Bacteria can survive antibiotic treatment without acquiring heritable antibiotic resistance. We investigated persistence to the fluoroquinolone ciprofloxacin in Escherichia coli. Our data show that a majority of persisters to ciprofloxacin were formed upon exposure to the antibiotic, in a manner dependent on the SOS gene network. These findings reveal an active and inducible mechanism of persister formation mediated by the SOS response, challenging the prevailing view that persisters are pre-existing and formed purely by stochastic means. SOS-induced persistence is a novel mechanism by which cells can counteract DNA damage and promote survival to fluoroquinolones. This unique survival mechanism may be an important factor influencing the outcome of antibiotic therapy in vivo. The frequent failure of antibiotic treatments is an acute public health problem.

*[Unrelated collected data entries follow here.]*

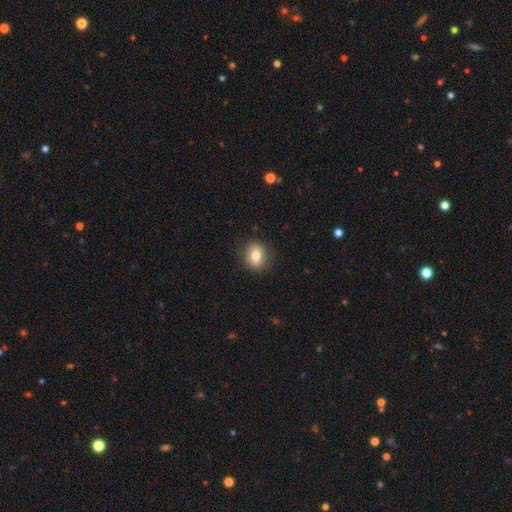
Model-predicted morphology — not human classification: A smooth galaxy with no disk features (77%) that is round (51%).

Vote fractions:
- Smooth or featured? smooth: 77% / featured or disk: 14% / star or artifact: 9%
- How rounded? round: 51% / in between: 48% / cigar-shaped: 2%
- Merging? none: 85% / minor disturbance: 11% / major disturbance: 3% / merger: 1%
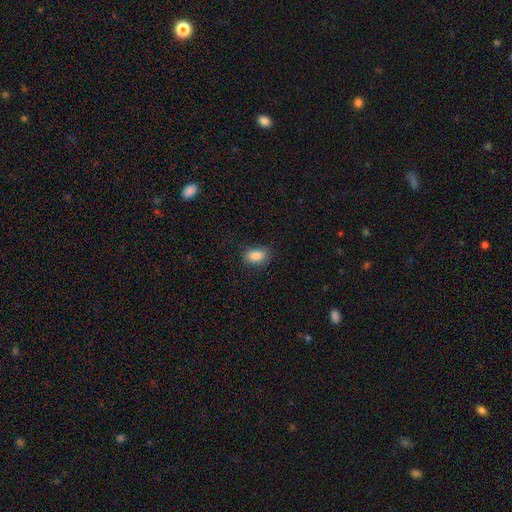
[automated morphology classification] A smooth galaxy with no disk features (86%) that is in between round and cigar-shaped (85%). Merging: none (78%).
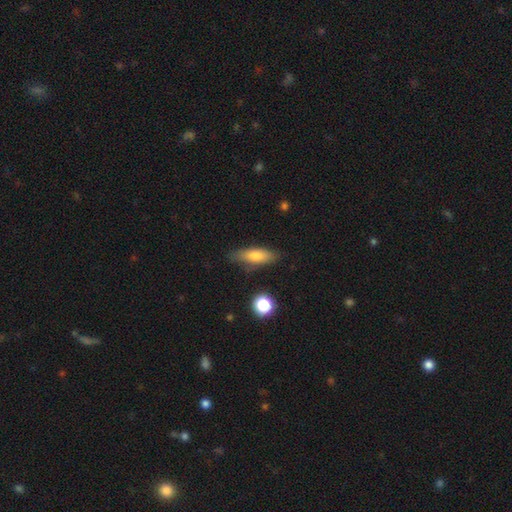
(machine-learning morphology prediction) Smooth or featured? smooth (74%)
How rounded? in between (54%)
Merging? none (77%)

Bacteria can escape the lethal action of antibiotics by a mutation in the cell's DNA, leading to antibiotic resistance. Alternatively, they can enter a physiological state in which the antibiotics do not affect them. This phenomenon, referred to as persistence, is different from resistance because there is no genetic modification and because it is transient. Persisters are believed to form stochastically prior to antibiotic treatment. The presence of persister cells in bacterial biofilms contributes to the difficulty in treating biofilm-related infections. We investigated the persistence of Escherichia coli to one of the most widely used antibiotics, ciprofloxacin. We show that the majority of persister cells are formed in response to this antibiotic, contrary to the prevailing view of persister formation. Ciprofloxacin kills bacteria by damaging their DNA. DNA damage activates a SOS gene network, the result of which is the production of various repair proteins. We uncovered a novel part of this network that leads to the formation of tolerant persister cells. The induced tolerance as a side effect of antibiotic treatment is an effective bacterial survival strategy and is likely to contribute to recalcitrance of infections.